Keith Olbermann Files a No-Holds-Barred Lawsuit Over Firing by Current TV
The fired host unloads on Current TV, accusing Al Gore of being a dilettante and co-owner Joel Hyatt of blackmail. Howard Kurtz on the war over Keith’s firing.
Keith Olbermann filed suit Thursday against Current TV, charging that owners 
Al Gore and Joel Hyatt and their deputies “are no more than dilettantes 
portraying entertainment industry executives.”
In the lawsuit, promised as a response to his firing last week, Olbermann 
calls his dismissal “the latest in a series of increasingly erratic and 
unprofessional actions undertaken by Current’s senior management.” The former 
host, who lasted 10 months there after a bitter breakup with MSNBC, is seeking 
$50 million to $70 million in lost compensation and equity.

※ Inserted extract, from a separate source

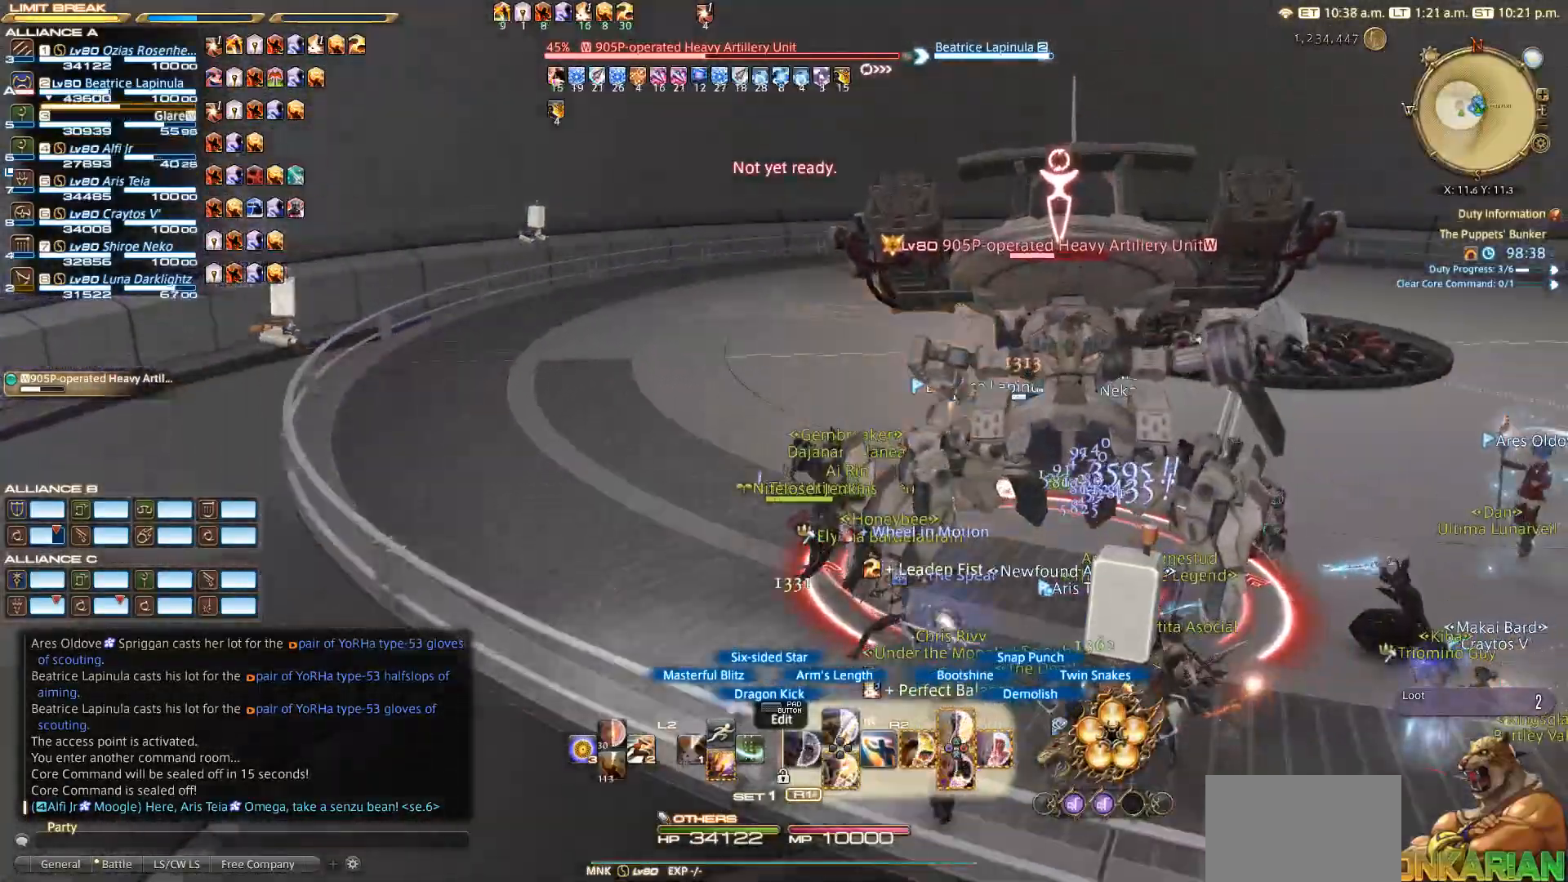
{"dt_ms": 500, "buttons": ["R2"], "left_stick": "center", "right_stick": "center", "events": []}
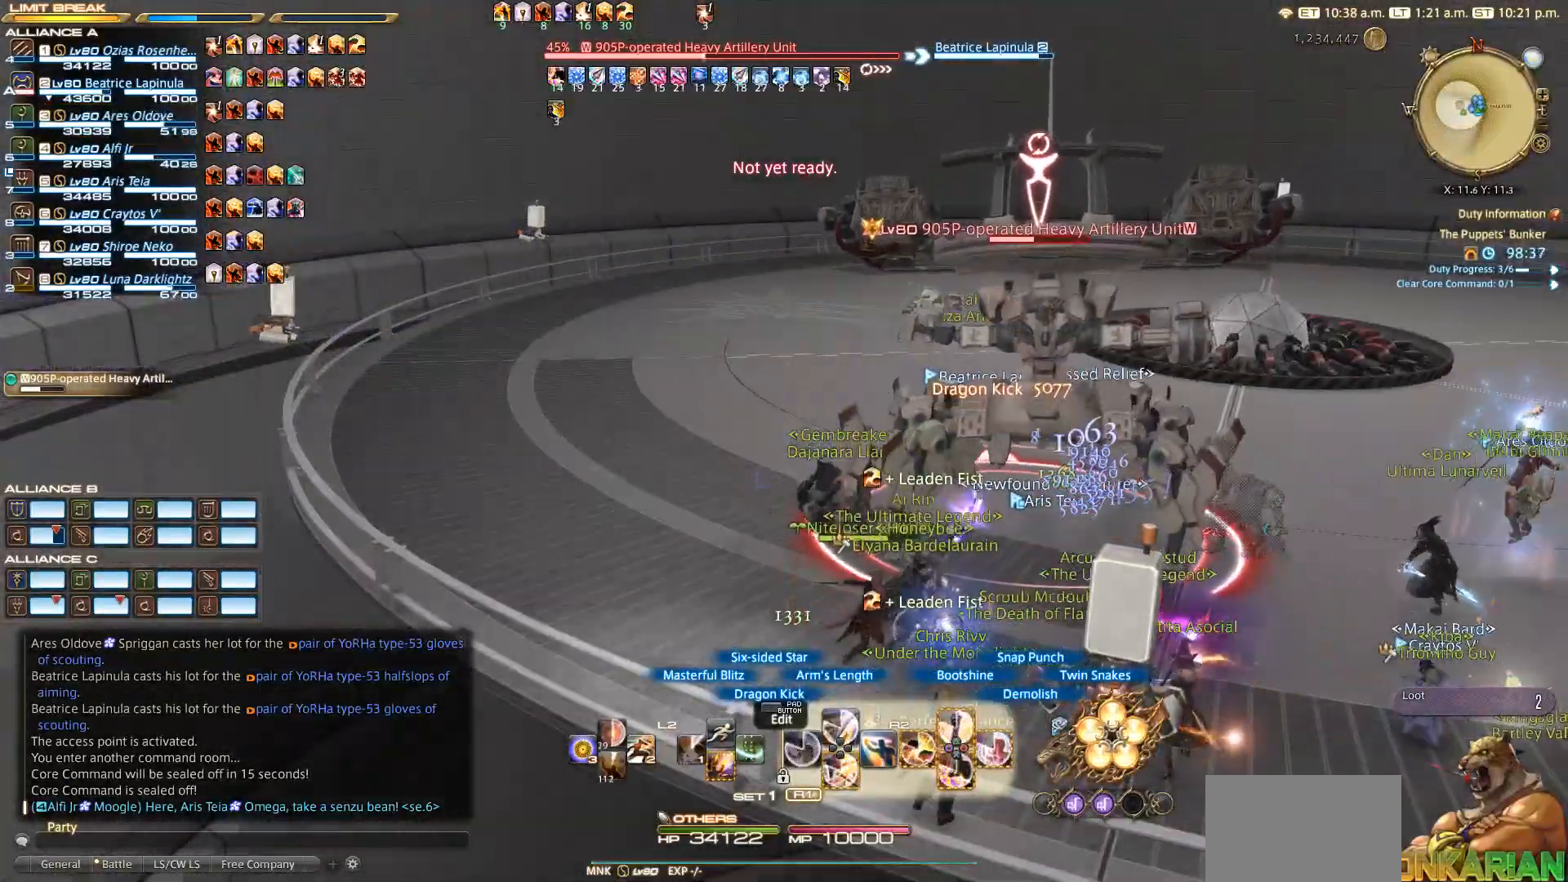
{"dt_ms": 500, "buttons": ["TRIANGLE", "R2"], "left_stick": "center", "right_stick": "center", "events": [[200, "TRIANGLE", "down"]]}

The suit is nothing if not personal, and at one point suggests a failed 
bromance. Hyatt “attempted to isolate Olbermann from his professional 
representatives in an awkward attempt to form a close personal relationship with 
his new star,” it says. “When Olbermann did not reciprocate Hyatt’s advances, 
Hyatt reacted by withholding necessary production resources, disparaging 
Olbermann in the press, denying him contractually guaranteed editorial control 
over Current’s election coverage and the program website” and “cutting out 
Olbermann of internal discussions of other programs on Current, and directing 
Current’s attorneys to harass Olbermann with vague and spurious claims of 
breach.”
It gets worse: Hyatt “threatened to derail Olbermann’s career” before the 
show debuted last June unless he banned his manager, lawyers and agents from all 
interactions with Current. Hyatt, a wealthy attorney, “blackmailed Olbermann 
into agreeing” to put himself “in the position of “fending for himself without 
benefit of hired advisors. Olbermann gave into Hyatt’s blackmail for the purpose 
of saving the premiere of the program and the jobs of those who worked on it. 
Olbermann left the meeting devastated at having discovered that he was working 
for a blackmailer.”
Current spokesman Christopher Lehane, a onetime aide to Gore’s 2000 
presidential campaign, said in a statement that Olbermann was let go for such 
breaches of contract as “the failure to show up at work, sabotaging the network 
and attacking Current and its executives.
“As the old adage says: ‘When the law is on your side, you argue the law. 
When the facts are on your side, you argue the facts. When neither the law nor 
the facts are on your side, you pound the table.’…It is well established that 
over his professional career Mr. Olbermann has specialized in pounding the 
table.”
In the suit filed in Los Angeles, Olbermann says that Gore and Hyatt promised 
him “an unprecedented level of control and resources to build a new progressive 
network.”
But after former CNN executive David Bohrman was hired as Current’s 
president, “the ratings declined and the program’s production value deteriorated 
even further ... Current still couldn’t manage, literally, to keep the lights 
on.”
While many millions are at stake, the litigation also amounts to a public 
relations campaign in which each side is trying to discredit the other. An 
e-mail obtained by The Daily Beast describes how Olbermann threw a glass mug on 
the set and shattered it after getting angry over a satellite problem. Others 
say he simply knocked it off the desk, and a source close to Olbermann calls the 
e-mail’s characterization “a gross overstatement.”
“Olbermann left the meeting devastated at having discovered that he was working for a blackmailer.”
In Olbermann’s view, Current’s incompetence damaged the brand of his program 
Countdown, which he had launched at MSNBC. Numerous technical failings 
“and the inability to find the program or follow it on the Web caused a 
precipitous decline in ratings as Olbermann’s loyal audience was shut out and 
other viewers simply gave up,” the suit says.
Alleging that Current broadcast ads featuring Olbermann without his 
permission, brought in guest hosts without his approval, and blocked efforts to 
stream content online, the filing says: “It is both sad and ironic that a 
channel founded by Al Gore, for the stated purpose of creating an independent 
perspective free from the control of large corporate interests, restricted the 
rights of its most celebrated commentator and Chief News Officer to fully 
broadcast his opinions over, of all things, the Internet.”
Current ignored Olbermann’s advice as chief news officer when he objected to 
hiring former Michigan governor Jennifer Granholm to host the program following 
his (and which, according to the suit, was originally proposed to be co-hosted 
by Van Jones, an Obama White House aide who resigned amid 
controversy).
And the suit alleges that Hyatt, the CEO, disparaged his star in comments to 
The Daily Beast and The Wrap. The Beast reported in January that Hyatt had said 
“that while he’d like to have Olbermann with the network in the future, 
‘everybody is replaceable.’” 
Olbermann disputes that his absences from work, such as the night before the 
Super Tuesday primaries, were unauthorized. But in a parting shot, network 
spokesman Lehane said: “We hope Mr. Olbermann understands that when it comes to 
the legal process, he is actually required to show up.”